In Deutschland habe ich sehr viele Kilometer gemacht. Hier geht es nach einigen Bahnen zum Aufwärmen ganz intensiv zur Sache. Wir müssen mit maximaler Schnelligkeit schwimmen, die Pausen sind immer sehr kurz. Dabei setzt man die Beine stärker ein, die fressen den ganzen Sauerstoff aus dem Körper, das ist unglaublich anstrengend. Außerdem müssen wir auch noch mit Turnschuhen schwimmen, das macht es nicht einfacher. Aber ich schnaufe nicht alleine, die Profis sind hinterher auch platt. Das baut mich wieder auf. Das größte Trainingserlebnis bisher war, ein Rennen gegen Kosuke Kitashima zu gewinnen…

…den japanischen Olympiasieger?

Den viermaligen Olympiasieger! Kosuke ist eine Brustlegende, ein Superstar in Japan. Als ich im Becken hinter mir seinen Aufschrei gehört habe, das war echt klasse. Die Kombination aus dem Training daheim und hier zahlt sich aus.

Falls die NCAA Sie tatsächlich endgültig als Profi einstufen sollte: Welche Konsequenzen drohen Ihnen dann? Müssten Sie dann nach Deutschland zurück?

Nein, das glaube ich nicht. Tobias Preuß musste die 6000 Euro, die er von der Sporthilfe bekommen hat, hier für einen sozialen Zweck spenden. Aber ich hoffe, dass mir das nicht passiert, weil meine Kosten die Einnahmen durch die Sportförderung um 200 Prozent überstiegen haben.

Am Wochenende finden in Wuppertal die Deutschen Kurzbahnmeisterschaften statt. Warum ohne Sie?
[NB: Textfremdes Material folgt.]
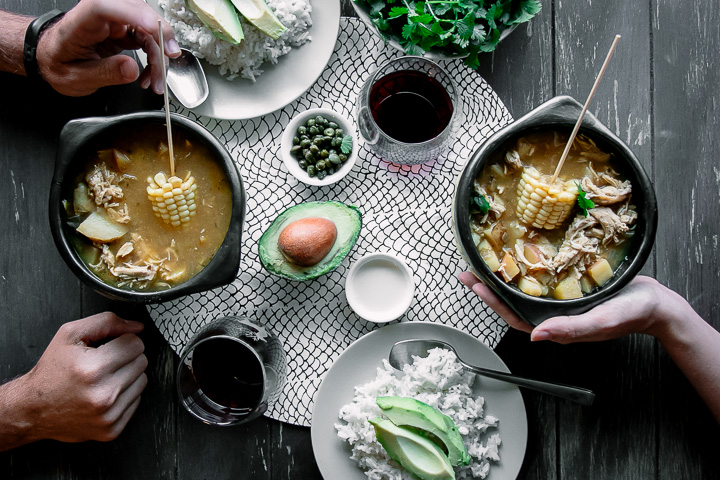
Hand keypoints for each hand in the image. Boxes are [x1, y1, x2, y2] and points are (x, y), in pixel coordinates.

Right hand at [16, 312, 147, 442]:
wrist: (32, 409)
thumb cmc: (51, 371)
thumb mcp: (70, 335)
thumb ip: (107, 322)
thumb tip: (137, 327)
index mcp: (93, 368)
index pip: (136, 344)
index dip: (122, 340)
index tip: (109, 346)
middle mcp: (103, 394)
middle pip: (142, 361)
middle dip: (126, 357)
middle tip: (104, 362)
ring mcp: (108, 415)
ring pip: (142, 381)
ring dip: (127, 376)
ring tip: (103, 379)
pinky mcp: (111, 430)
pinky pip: (136, 401)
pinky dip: (124, 395)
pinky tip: (104, 394)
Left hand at [35, 0, 180, 95]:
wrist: (53, 60)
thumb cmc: (59, 63)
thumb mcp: (76, 78)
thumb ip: (104, 73)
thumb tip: (132, 69)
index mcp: (81, 21)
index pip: (105, 7)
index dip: (133, 14)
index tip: (153, 29)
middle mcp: (101, 15)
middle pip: (137, 12)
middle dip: (159, 35)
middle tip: (167, 60)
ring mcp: (115, 21)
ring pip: (148, 28)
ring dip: (159, 55)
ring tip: (155, 81)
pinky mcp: (125, 30)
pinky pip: (148, 38)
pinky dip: (155, 57)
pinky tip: (151, 74)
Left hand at [458, 272, 670, 342]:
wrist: (655, 304)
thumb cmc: (631, 313)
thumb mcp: (601, 322)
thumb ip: (570, 329)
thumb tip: (536, 335)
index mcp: (556, 326)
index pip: (514, 316)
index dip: (492, 302)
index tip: (475, 284)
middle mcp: (552, 314)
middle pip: (511, 303)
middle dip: (488, 287)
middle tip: (466, 270)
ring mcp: (559, 302)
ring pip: (522, 292)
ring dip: (501, 278)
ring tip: (482, 263)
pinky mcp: (567, 289)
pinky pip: (539, 281)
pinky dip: (523, 271)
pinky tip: (515, 259)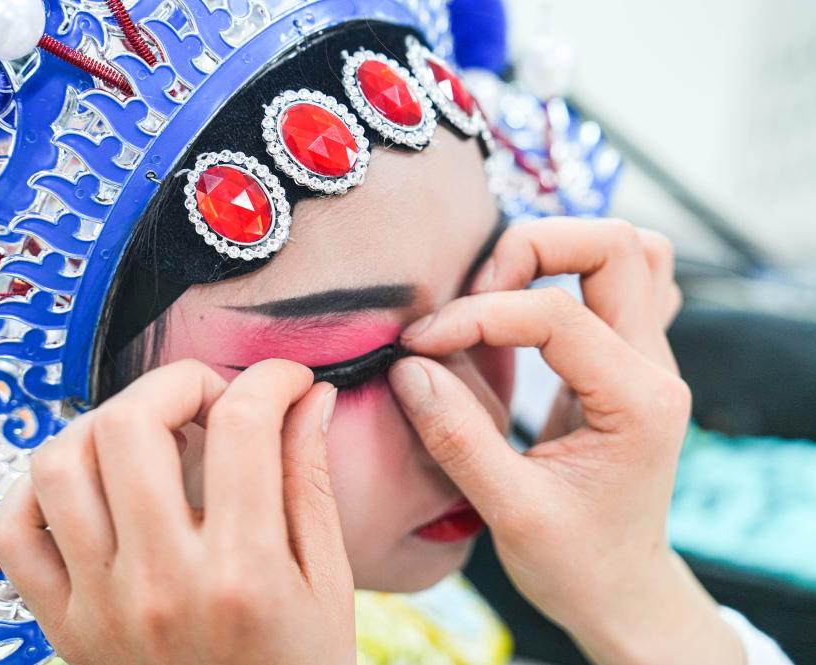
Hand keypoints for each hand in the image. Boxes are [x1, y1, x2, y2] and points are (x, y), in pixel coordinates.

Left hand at [0, 359, 354, 664]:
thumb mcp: (326, 586)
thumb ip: (311, 484)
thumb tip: (307, 400)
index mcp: (243, 571)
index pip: (242, 426)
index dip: (270, 379)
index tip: (285, 382)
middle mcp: (160, 582)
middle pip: (130, 425)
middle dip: (178, 383)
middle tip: (213, 400)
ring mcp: (100, 604)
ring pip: (60, 463)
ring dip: (107, 424)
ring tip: (153, 437)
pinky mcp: (64, 625)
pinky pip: (15, 532)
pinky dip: (39, 488)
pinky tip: (92, 485)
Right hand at [388, 219, 742, 664]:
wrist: (623, 590)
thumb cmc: (575, 562)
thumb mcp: (509, 511)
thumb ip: (457, 435)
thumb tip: (407, 367)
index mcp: (637, 402)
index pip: (554, 313)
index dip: (475, 317)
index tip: (420, 346)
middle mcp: (655, 366)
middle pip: (613, 246)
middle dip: (529, 250)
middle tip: (471, 296)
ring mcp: (650, 358)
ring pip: (630, 250)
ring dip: (559, 249)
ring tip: (499, 288)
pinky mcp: (631, 359)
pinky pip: (627, 280)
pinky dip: (579, 269)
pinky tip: (534, 300)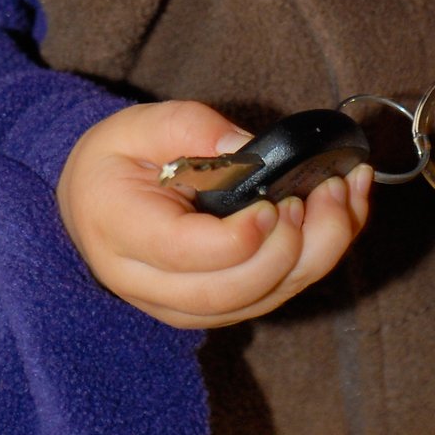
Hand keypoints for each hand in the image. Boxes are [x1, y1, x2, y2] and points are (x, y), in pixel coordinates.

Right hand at [57, 100, 371, 327]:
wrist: (91, 204)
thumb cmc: (115, 160)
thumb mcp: (140, 125)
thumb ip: (192, 129)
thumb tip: (251, 150)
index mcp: (123, 234)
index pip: (188, 255)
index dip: (240, 238)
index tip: (273, 202)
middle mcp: (152, 287)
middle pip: (232, 292)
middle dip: (289, 248)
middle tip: (320, 193)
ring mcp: (185, 308)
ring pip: (262, 302)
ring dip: (316, 254)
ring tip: (342, 194)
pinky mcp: (217, 310)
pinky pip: (273, 296)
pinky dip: (316, 259)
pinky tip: (342, 212)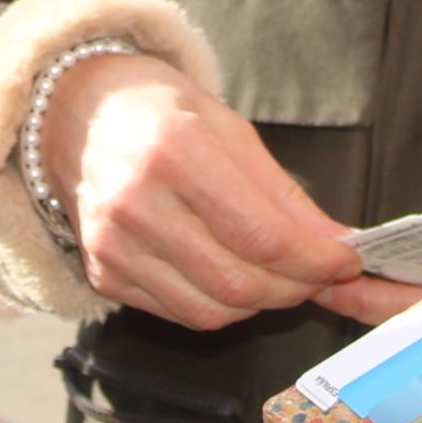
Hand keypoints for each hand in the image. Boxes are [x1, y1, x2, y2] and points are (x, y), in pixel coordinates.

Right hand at [39, 52, 361, 326]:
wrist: (75, 110)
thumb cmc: (157, 109)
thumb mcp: (230, 129)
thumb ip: (284, 194)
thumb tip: (335, 245)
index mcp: (175, 153)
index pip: (262, 236)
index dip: (315, 260)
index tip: (346, 262)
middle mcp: (137, 204)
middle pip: (240, 282)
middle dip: (296, 287)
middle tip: (319, 273)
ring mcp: (113, 245)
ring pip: (213, 310)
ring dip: (261, 303)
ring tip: (279, 276)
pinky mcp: (103, 273)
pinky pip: (179, 313)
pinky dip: (219, 305)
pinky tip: (231, 276)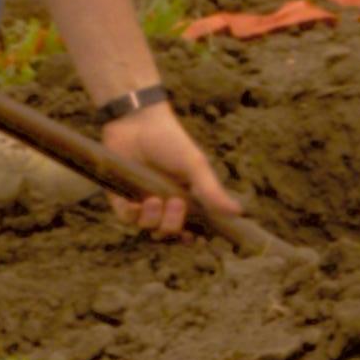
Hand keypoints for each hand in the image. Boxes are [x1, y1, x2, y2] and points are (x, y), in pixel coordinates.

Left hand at [103, 104, 240, 234]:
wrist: (137, 122)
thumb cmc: (170, 140)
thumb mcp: (194, 165)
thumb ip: (211, 190)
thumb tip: (238, 212)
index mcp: (186, 196)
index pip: (191, 227)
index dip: (193, 237)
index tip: (196, 237)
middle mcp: (164, 203)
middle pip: (170, 233)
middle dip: (173, 225)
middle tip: (176, 203)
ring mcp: (143, 202)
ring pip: (148, 229)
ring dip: (153, 220)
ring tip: (154, 200)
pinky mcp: (122, 198)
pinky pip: (127, 219)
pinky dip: (133, 215)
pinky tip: (138, 202)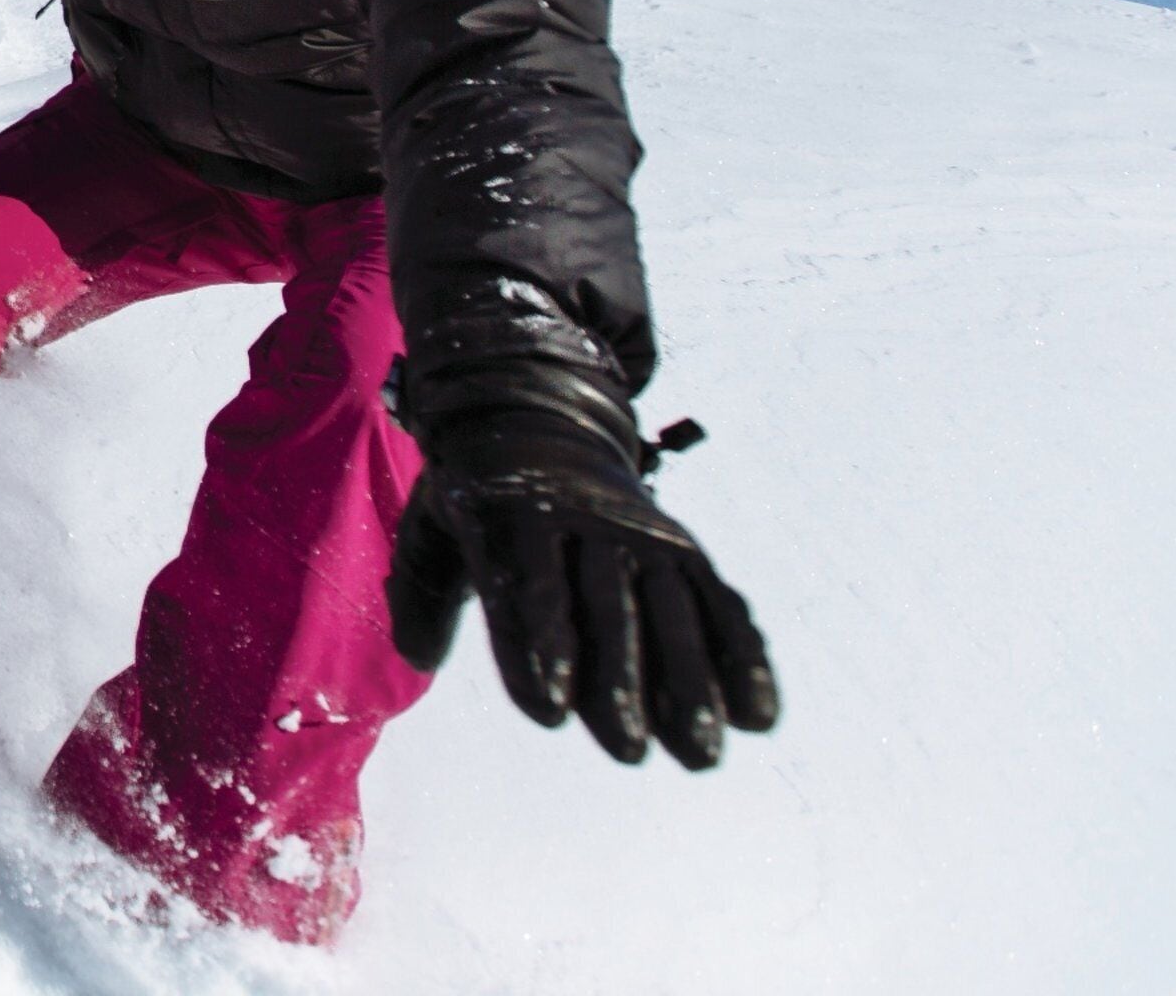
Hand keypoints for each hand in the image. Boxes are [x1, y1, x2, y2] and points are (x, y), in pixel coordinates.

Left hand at [388, 405, 781, 767]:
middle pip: (604, 607)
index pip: (524, 587)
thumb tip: (416, 657)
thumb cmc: (477, 499)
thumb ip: (421, 589)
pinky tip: (759, 715)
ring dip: (690, 682)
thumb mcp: (430, 524)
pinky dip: (742, 655)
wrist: (541, 422)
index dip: (535, 647)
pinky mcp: (682, 546)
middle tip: (628, 751)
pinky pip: (716, 600)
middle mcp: (582, 522)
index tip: (549, 712)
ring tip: (699, 752)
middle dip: (619, 681)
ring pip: (670, 608)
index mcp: (508, 516)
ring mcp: (639, 533)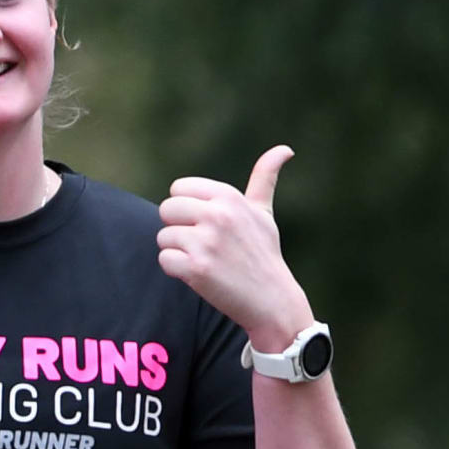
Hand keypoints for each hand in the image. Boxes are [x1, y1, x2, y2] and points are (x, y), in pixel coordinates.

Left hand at [156, 145, 309, 346]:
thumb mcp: (263, 212)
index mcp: (229, 197)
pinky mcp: (196, 269)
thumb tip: (285, 149)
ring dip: (178, 251)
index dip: (186, 208)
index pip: (178, 188)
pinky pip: (164, 260)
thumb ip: (264, 178)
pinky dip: (177, 270)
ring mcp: (206, 242)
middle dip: (178, 228)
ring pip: (163, 237)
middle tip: (203, 245)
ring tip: (205, 260)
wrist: (271, 299)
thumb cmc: (264, 253)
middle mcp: (217, 215)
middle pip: (167, 210)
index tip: (204, 223)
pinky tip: (199, 274)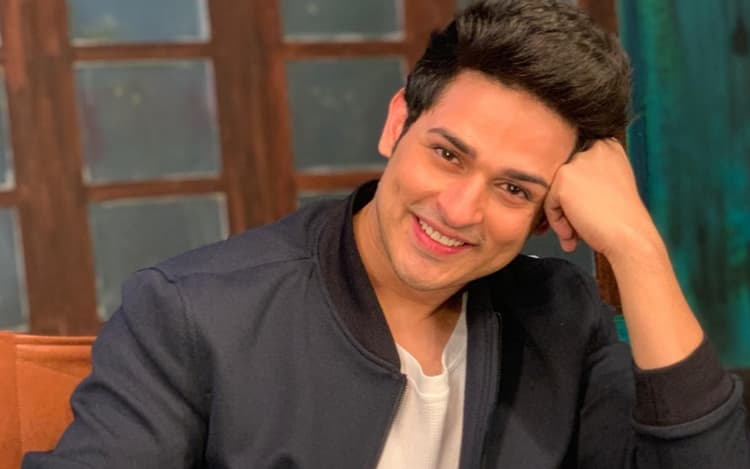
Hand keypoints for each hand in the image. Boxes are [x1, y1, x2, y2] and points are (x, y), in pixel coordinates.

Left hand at [543, 138, 660, 261]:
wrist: (630, 236)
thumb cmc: (623, 219)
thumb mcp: (610, 186)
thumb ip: (589, 180)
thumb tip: (566, 190)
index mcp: (608, 147)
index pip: (578, 169)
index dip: (579, 196)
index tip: (586, 213)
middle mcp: (593, 149)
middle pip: (566, 181)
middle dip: (569, 208)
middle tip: (578, 229)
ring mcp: (578, 162)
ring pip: (556, 192)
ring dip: (563, 217)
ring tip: (575, 235)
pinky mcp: (564, 178)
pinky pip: (549, 204)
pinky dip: (557, 222)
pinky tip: (573, 233)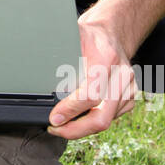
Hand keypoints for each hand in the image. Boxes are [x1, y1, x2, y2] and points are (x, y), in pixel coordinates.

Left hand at [46, 18, 137, 139]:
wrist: (113, 34)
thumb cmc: (91, 36)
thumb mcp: (73, 36)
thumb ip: (58, 50)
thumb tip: (34, 62)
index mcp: (106, 59)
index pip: (90, 94)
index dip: (70, 110)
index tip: (54, 118)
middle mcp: (121, 76)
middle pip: (101, 117)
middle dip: (74, 130)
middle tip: (54, 128)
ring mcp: (128, 89)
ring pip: (106, 122)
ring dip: (81, 129)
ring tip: (62, 125)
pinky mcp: (129, 99)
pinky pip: (111, 119)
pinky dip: (92, 123)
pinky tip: (78, 118)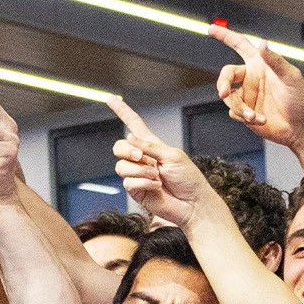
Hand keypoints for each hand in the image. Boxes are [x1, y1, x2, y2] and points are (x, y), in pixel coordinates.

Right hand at [107, 97, 219, 229]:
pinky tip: (156, 187)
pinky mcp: (135, 191)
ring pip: (121, 167)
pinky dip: (144, 184)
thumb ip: (150, 146)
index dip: (122, 111)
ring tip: (157, 177)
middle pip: (119, 147)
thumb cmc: (188, 178)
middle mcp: (141, 158)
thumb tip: (129, 137)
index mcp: (152, 145)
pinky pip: (128, 182)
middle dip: (127, 150)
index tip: (111, 99)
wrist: (191, 203)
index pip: (133, 124)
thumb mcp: (172, 155)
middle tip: (141, 157)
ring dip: (140, 171)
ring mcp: (137, 175)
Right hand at [209, 23, 303, 149]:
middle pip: (226, 75)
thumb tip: (263, 43)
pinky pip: (234, 113)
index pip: (240, 45)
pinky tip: (260, 119)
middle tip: (224, 93)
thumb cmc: (299, 99)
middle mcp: (250, 78)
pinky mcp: (245, 112)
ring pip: (228, 98)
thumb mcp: (290, 76)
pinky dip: (246, 117)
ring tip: (254, 115)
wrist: (299, 126)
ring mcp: (247, 96)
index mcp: (260, 64)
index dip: (226, 36)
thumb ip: (275, 60)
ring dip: (240, 107)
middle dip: (222, 84)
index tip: (212, 29)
Ich wäre wirklich gerne nach Deutschland gekommen, schon weil ich Lust gehabt hätte, in dieser neuen Halle zu schwimmen. Ich glaube auch, dass ich sehr gute Zeiten schwimmen könnte, aber ich hätte eine Woche vorher fliegen müssen, und das wäre mit dem Studium alles etwas viel geworden. Ich bin ja gerade erst hier angekommen. Deshalb lasse ich die Kurzbahnsaison aus und konzentriere mich ganz auf den Sommer. Dann will ich zur DM, und dann will ich mich in der Nationalmannschaft etablieren.